A Week Off

So I’m going to be taking next week off just so I have some more time to relax and refocus. I’ve felt that I never really got a chance to properly recharge between the end of finals and the start of my summer work. As I’ve said before, I just want some time free to think. More than anything, I enjoy having the time to do nothing in particular and not feel guilty about it either. My objectives for the week? I’d rather not specify exactly, but mostly I’m going to do lots of reading, some coding, some testing of Minefield, and clearing through all those links I’ve saved for reading at a later time.

I think now is also a good time to give an update on my research as I’ve completed about half of it or so I guess. So basically, the goal is to discuss the appliability of and to design a better resource allocation algorithm in a distributed computing system. Clearly the main problem is to figure out not only how to evenly distribute available resources in order to fully utilize the capabilities of the system, but also, on a local level, run each program as fast as possible. To accomplish this, it is not good enough to just give everyone an equal share - rather, you have to give each program the combination of resources that best fit its needs. Along a related thread of thought, we see as a natural consequence of this non-trivial allocation scheme that there exists some parts of the system - some nodes - are more heavily utilized, or more “popular”. But what is it that makes it so? These are the questions we are seeking to answer. Our approach is to look at the past for clues. So, we’re digging through many years’ worth of log files of usage in order to see how the popularity of nodes has evolved in the past. We are testing out several complex models of popularity metrics and seeing how well they match the data.

There are three of us working on this project and each of us are focusing on different aspects. For my part, I’ve been focusing specifically on how to extract pertinent data from the terabytes of textual log files in acceptable speed and how to best automate the task of actually finding relationships. I’ve decided to break up my work into many small programs that do different things and are tied together by scripts that automate as much as possible. Apart from modularity being good style, it also preserves sanity since this stuff can get pretty damn hairy.
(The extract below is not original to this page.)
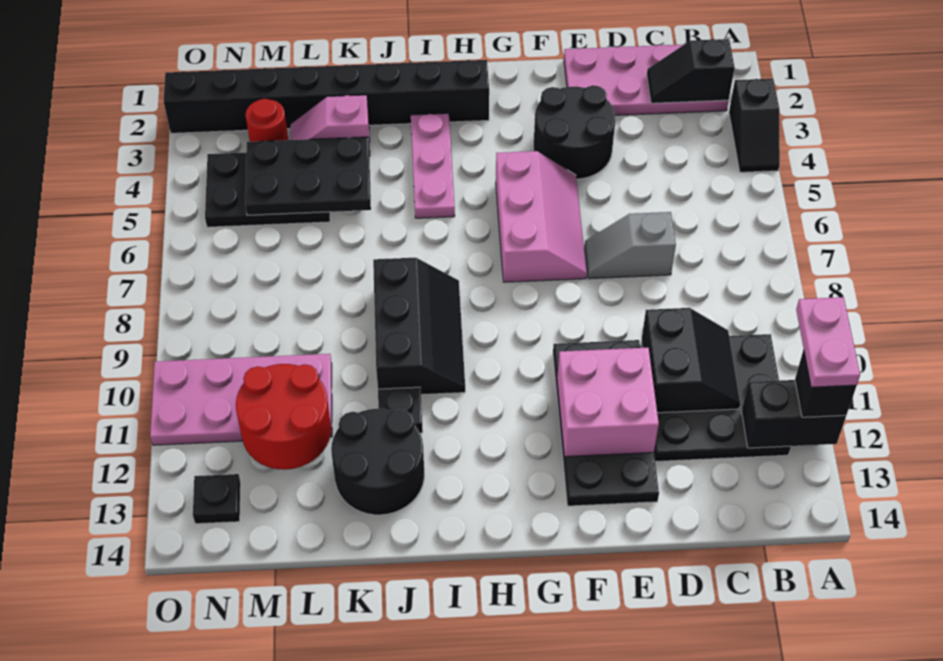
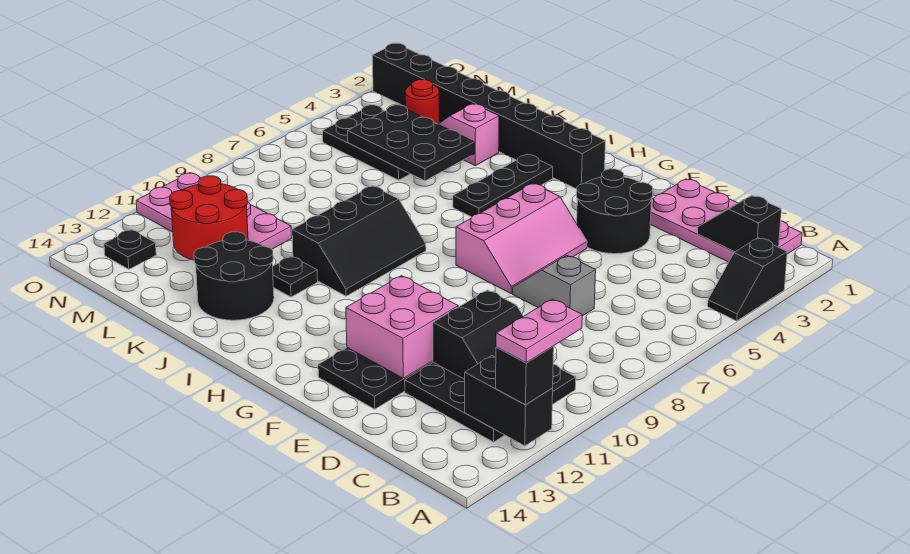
pink 1x3 plate [411,113,455,218] -> black 1x3 plate [453,155,553,217]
There was one specific aspect that caught my interest in particular. The problem was tactfully posed by my professor as follows: let’s say we want to see how the temperature of water in a swimming pool and the height of the dive is related to how much pain the diver feels. Holding the temperature constant, we expect higher dives to hurt more but if the height isn’t too much, the relation may be weak and depend more on how you dive, etc. But conversely, how does temperature make a difference? At first glance, there’s no appreciable trend for a small range of temperature. But cross 32 degrees F and it’s a different ballgame. We strongly expect the height of the dive to affect pain felt and for it to hurt a lot more!

In this same, consider values of two seemingly independent data fields, one being the synthetic field of popularity and the other being a more tangible entity that deals with actual hardware. We seek to automatically find the ranges of the data that yield strong correlations.

In mathematical language, we seek to automatically perform a segmented regression on the data. Our final regression may be piecewise-linear, some crazy high order interpolated polynomial, or even non-parametric; but for our needs, this is at present not our concern. Thus, I chose to only look at the correlation coefficients. But there’s more than just one type: we are all taught Pearson’s coefficient, but other popular ones include Kendall’s Tau and Spearman’s Rho. Currently I’ve just implemented Pearson’s but this will almost certainly be replaced by Kendall’s. Why? Because linearity is not as importance as dependence in general. Having decided upon this, it was time to next decide how I was going to implement this in code. The main challenge was to automatically determine the relevant breakpoints that would yield the maximum correlations. There is a good deal of literature on this but in my preliminary search I only found papers that were either very marginally related to what I was doing or just too complicated, so I decided to implement a simple algorithm on my own.

Basically there are two parameters we wish to maximize: the correlation and the length of the segment. This need arises since a segment of one or two points will de facto have a correlation of unity and our data is certainly non-uniform. So, I thought of some kind of learning algorithm to accomplish the task and finally ended up with a simple algorithm that runs in ~2*N time (where ~ denotes tilde notation). Basically I start with some initial set of breakpoints evenly distributed along one axis. Then, I run a loop wherein I compare correlations of adjacent blocks. If their weighted sum of correlation and number of points in the block exceeds either block individually, I remove the middle breakpoint and coalesce the blocks. I recursively do this through all the blocks and then do the exact same thing in the reverse direction.

Now I have a set of unequal length blocks. I then copy all the blocks’ information into my list and sort by a comparator that compares the weight of the block, defined by: X*abs(correlation)+Y*(nelem_in_block), where X and Y are some constants.

In practice, this approach works reasonably well when the number of initial breakpoints is large enough. Besides, since we are only looking for heuristics, this does the job.

Now that that’s all done, I ran some tests on the data and the results are looking close to what we expected. When I get back, I’m going to tackle the task of tweaking and reworking the popularity metric to get even finer results.

But for right now, it is time to kick back and relax. Awesome.